Purpose: Treatment planning systems have provided Monte Carlo dose calculations for several years but many physicians are still hesitant to use them clinically due to lack of data. Therefore we recalculated 200 Ray Tracing treatment plans using Monte Carlo with heterogeneity corrections and compared to SBRT dose tolerance limits. Methods: From among these 200 CyberKnife cases, 25 mediastinal lung cases are presented in this study. An extensive literature review obtained 105 published SBRT dose tolerance limits for the mediastinal critical structures aorta, bronchi, esophagus, heart, and trachea. These limits were partitioned into high‐risk and low‐risk categories. The DVH Evaluator software tool was used to generate DVH Risk Maps for these critical structures, which superimpose a) published dose tolerance limits b) unified high‐risk and low‐risk trends and c) published adverse event doses, onto Monte Carlo patient data to assess risk of adverse events. Results: Recalculated treatment plan data is within the expected range of published SBRT dose tolerance limits, providing optimism for clinical use. None of the patients experienced any Grade 3 or higher adverse events. The low‐risk dose tolerance limits were exceeded 22 times in these cases with no severe adverse event, thus helping to validate their safety. Conclusions: The range of doses calculated by Monte Carlo for our historical patient data is compatible with published SBRT dose tolerance limits. SBRT dose tolerance limits should be fine‐tuned by Monte Carlo dose calculations in long‐term statistical followup studies. Disclosure: The first author has developed the DVH Evaluator software.
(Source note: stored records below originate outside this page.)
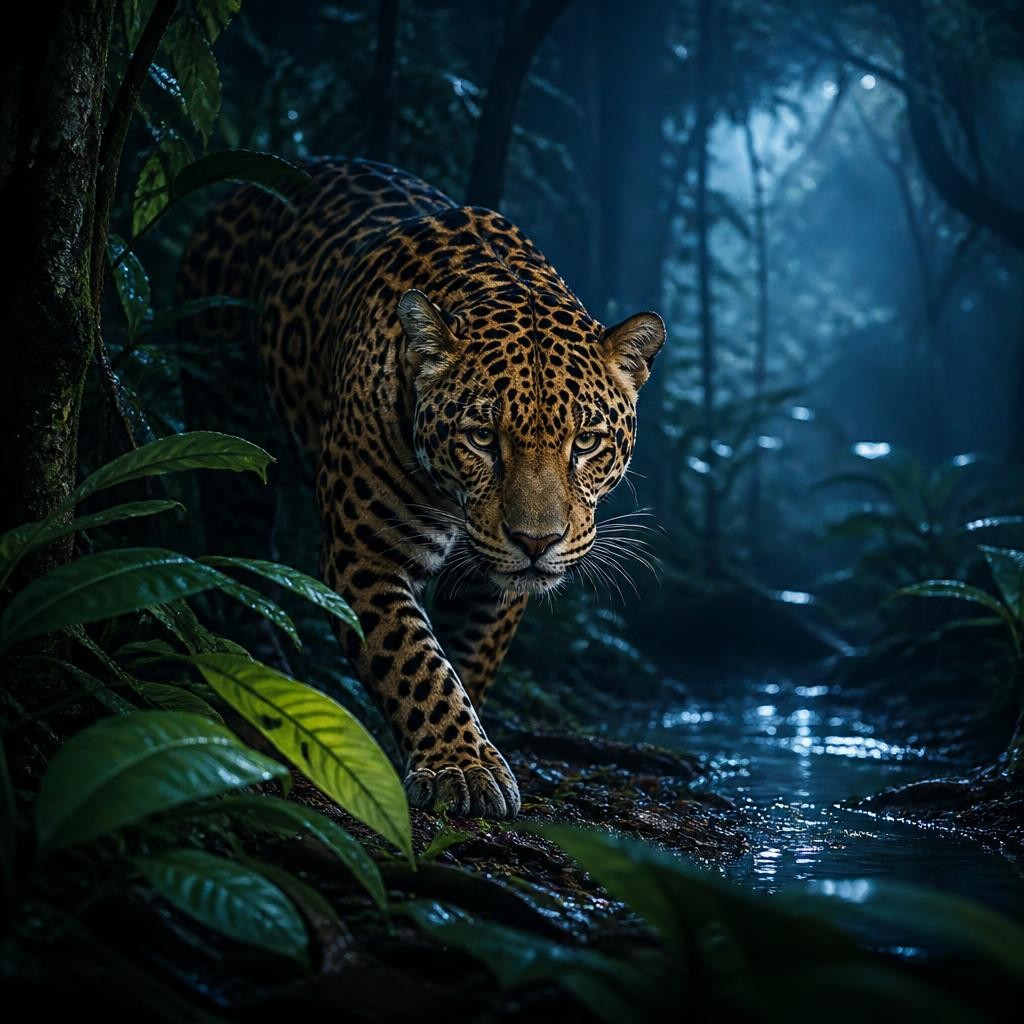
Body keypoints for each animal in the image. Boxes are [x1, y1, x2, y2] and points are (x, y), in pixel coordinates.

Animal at [179, 158, 665, 818]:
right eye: (482, 438)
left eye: (586, 442)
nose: (536, 543)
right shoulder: (367, 554)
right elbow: (413, 661)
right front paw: (461, 765)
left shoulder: (494, 585)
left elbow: (466, 663)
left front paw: (460, 745)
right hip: (230, 426)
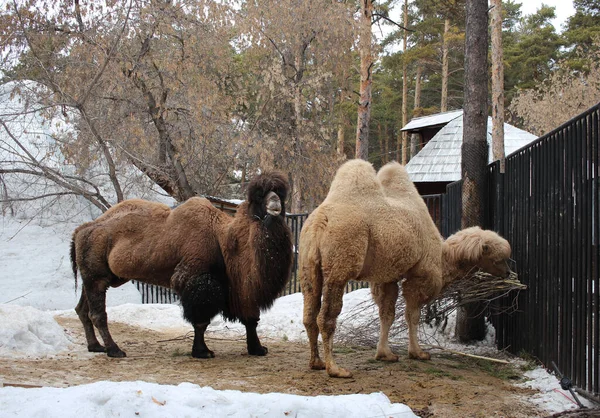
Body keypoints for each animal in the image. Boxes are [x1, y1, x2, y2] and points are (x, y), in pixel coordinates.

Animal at [298, 158, 510, 378]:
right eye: (498, 258)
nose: (508, 273)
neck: (442, 257)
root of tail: (319, 223)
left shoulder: (386, 278)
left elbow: (387, 314)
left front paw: (385, 354)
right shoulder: (421, 275)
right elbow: (412, 315)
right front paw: (418, 352)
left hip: (308, 266)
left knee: (309, 314)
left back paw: (316, 362)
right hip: (340, 262)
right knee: (326, 316)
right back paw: (335, 369)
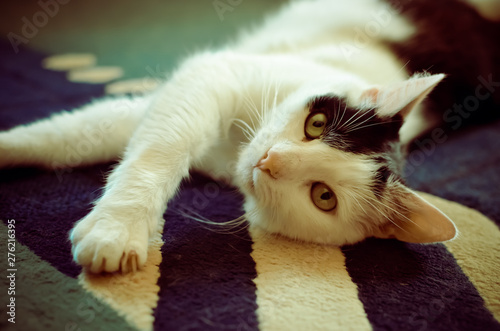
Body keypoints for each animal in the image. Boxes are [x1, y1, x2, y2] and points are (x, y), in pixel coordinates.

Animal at [0, 0, 500, 274]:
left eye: (323, 197)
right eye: (316, 124)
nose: (268, 161)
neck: (232, 150)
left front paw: (114, 230)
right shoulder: (208, 78)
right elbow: (90, 139)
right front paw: (118, 228)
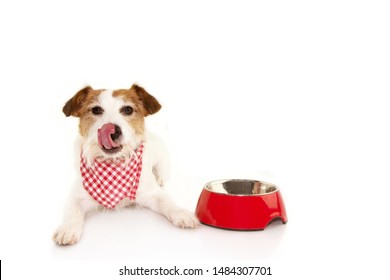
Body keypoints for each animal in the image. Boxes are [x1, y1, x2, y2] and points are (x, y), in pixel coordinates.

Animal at [52, 83, 198, 245]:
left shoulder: (151, 193)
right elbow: (72, 211)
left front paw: (181, 213)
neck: (113, 164)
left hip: (163, 159)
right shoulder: (77, 196)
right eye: (96, 109)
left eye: (127, 109)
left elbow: (167, 202)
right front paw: (68, 228)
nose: (113, 131)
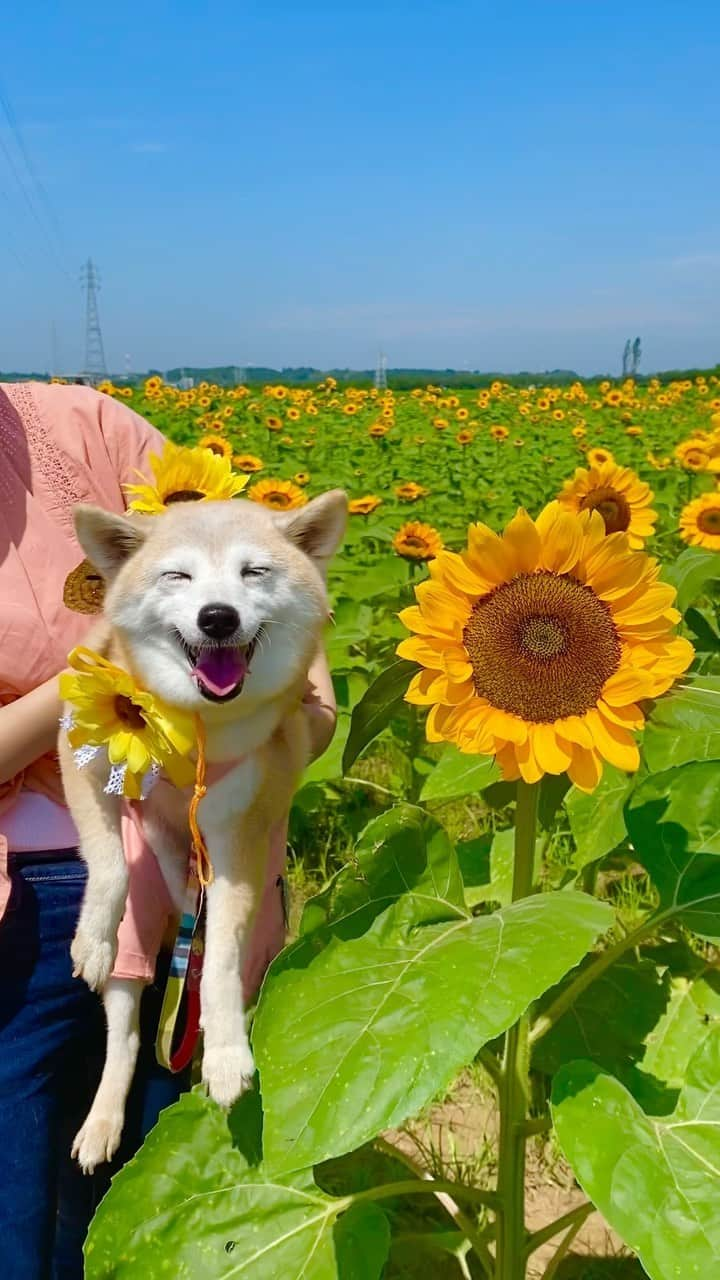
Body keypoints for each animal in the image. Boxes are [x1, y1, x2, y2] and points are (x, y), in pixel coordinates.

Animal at [58, 488, 345, 1172]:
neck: (195, 730)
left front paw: (226, 1057)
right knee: (126, 1031)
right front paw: (91, 938)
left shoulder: (238, 837)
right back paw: (103, 1120)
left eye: (253, 572)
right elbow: (108, 861)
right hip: (139, 941)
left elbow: (217, 965)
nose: (217, 617)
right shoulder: (78, 755)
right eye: (177, 576)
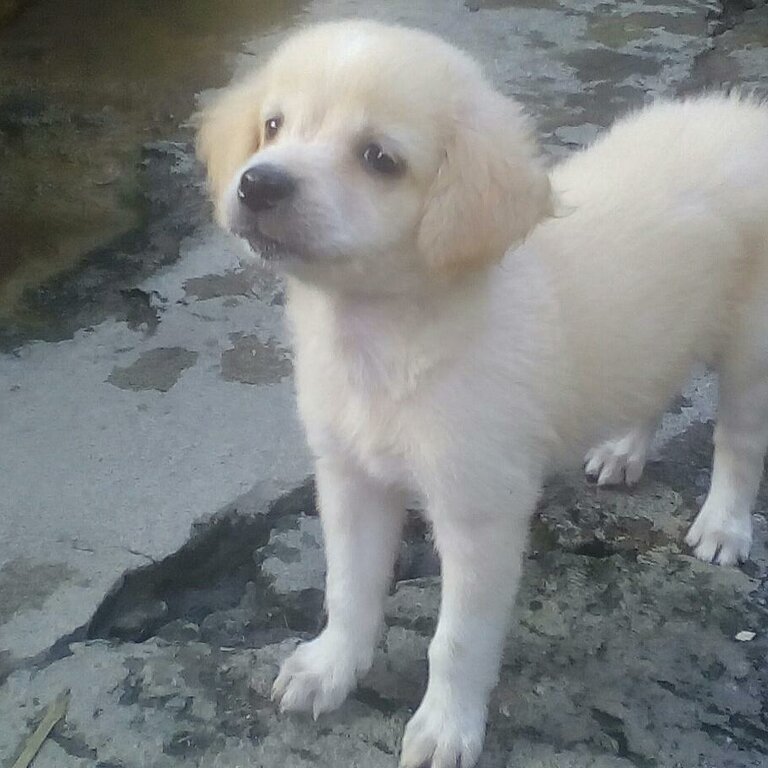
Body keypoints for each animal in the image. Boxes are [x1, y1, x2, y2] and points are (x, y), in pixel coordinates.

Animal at [196, 19, 768, 768]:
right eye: (273, 125)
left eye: (379, 158)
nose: (258, 184)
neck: (384, 341)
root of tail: (746, 116)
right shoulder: (349, 480)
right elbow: (347, 589)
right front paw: (330, 668)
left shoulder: (480, 512)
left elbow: (456, 640)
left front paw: (446, 727)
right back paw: (623, 447)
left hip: (751, 347)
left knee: (739, 441)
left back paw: (724, 525)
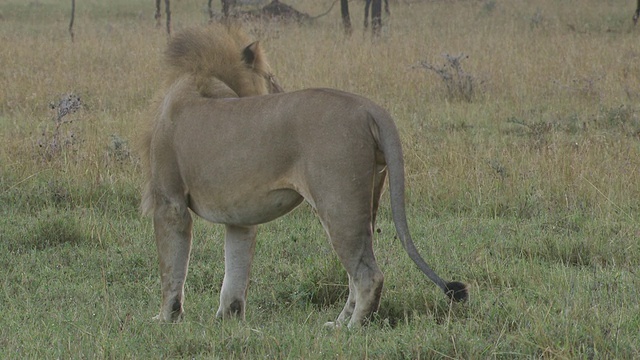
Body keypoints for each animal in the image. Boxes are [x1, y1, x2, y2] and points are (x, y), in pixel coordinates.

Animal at [140, 23, 468, 328]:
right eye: (271, 77)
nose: (279, 88)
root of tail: (369, 107)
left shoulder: (170, 203)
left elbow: (172, 267)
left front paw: (165, 318)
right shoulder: (239, 216)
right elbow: (235, 270)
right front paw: (228, 319)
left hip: (339, 204)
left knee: (368, 274)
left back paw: (353, 328)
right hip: (367, 199)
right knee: (356, 273)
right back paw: (338, 323)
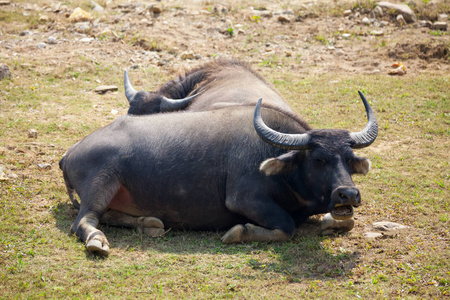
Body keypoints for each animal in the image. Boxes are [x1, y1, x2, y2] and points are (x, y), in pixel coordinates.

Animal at [59, 92, 376, 255]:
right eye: (319, 159)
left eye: (349, 160)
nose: (348, 194)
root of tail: (70, 152)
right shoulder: (244, 199)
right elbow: (286, 226)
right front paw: (238, 232)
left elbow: (344, 221)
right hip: (102, 181)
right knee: (84, 221)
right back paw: (97, 241)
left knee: (109, 215)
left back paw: (148, 223)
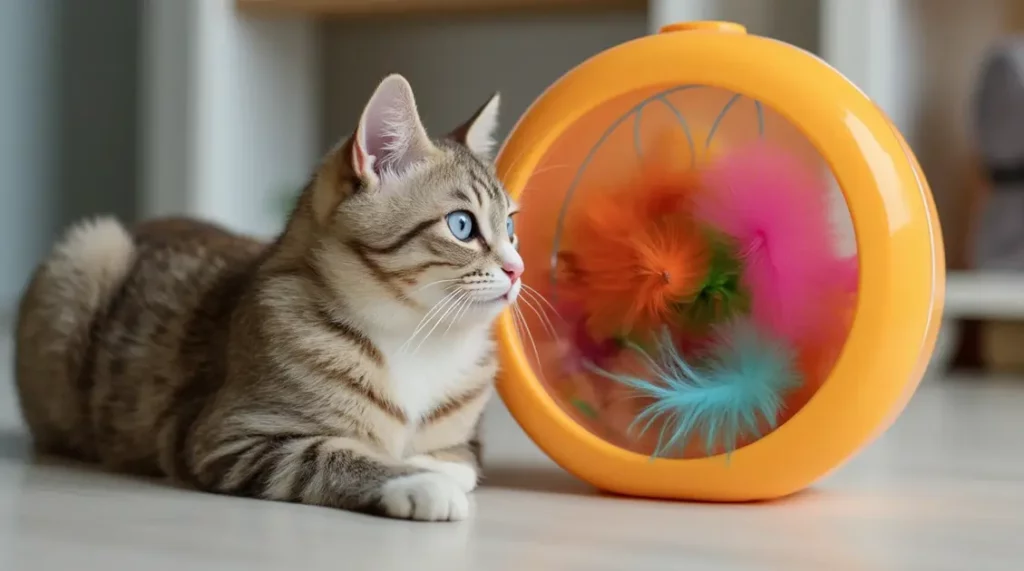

MO‐D‐BRB‐07: Phantom Validation and Clinical Application of Monte Carlo for Small Field SBRT

Purpose: Small field dosimetry is challenging in homogeneous medium and extremely difficult in an inhomogeneous medium. Monte Carlo dose calculation algorithms are considered as the most accurate for treatment planning. We present our validation of the Monte Carlo algorithm in the Accuray Multiplan system using measurements in a cork phantom. We also recalculated Ray Tracing treatment plans with the Monte Carlo algorithm and compared to SBRT dose tolerance limits. Methods: In our validation measurements with a cork phantom, an Exradin A16 ion chamber was used for collimators from 60mm to 20mm on a CyberKnife, and a PTW 60012 stereotactic diode for collimators from 60mm to 5mm. A literature review of more than 500 published SBRT dose tolerance limits was partitioned into high‐risk and low‐risk categories. Two hundred CyberKnife treatment plans were recalculated using Monte Carlo and compared to the dose limits. The DVH Evaluator software tool was used to generate DVH Risk Maps for 25 critical structures throughout the body, which superimpose a) published dose tolerance limits b) unified high‐risk and low‐risk trends and c) published adverse event doses, onto Monte Carlo patient doses to assess risk of adverse events. Results: The Monte Carlo calculations matched the Exradin A16 measurements to within 2.5% for field sizes down to 20mm, and matched the PTW 60012 measurements to within 2.5% for all field sizes down to 5mm. Recalculated treatment plan data is within the expected range of published SBRT dose tolerance limits, providing optimism for clinical use. Conclusions: The Accuray MultiPlan Monte Carlo algorithm is accurate even for small fields in heterogeneous media. The range of doses calculated by Monte Carlo for our patient data is compatible with published SBRT dose tolerance limits. SBRT dose tolerance limits should be fine‐tuned by Monte Carlo dose calculations in long‐term statistical followup studies. Disclosure: The first author has developed the DVH Evaluator software.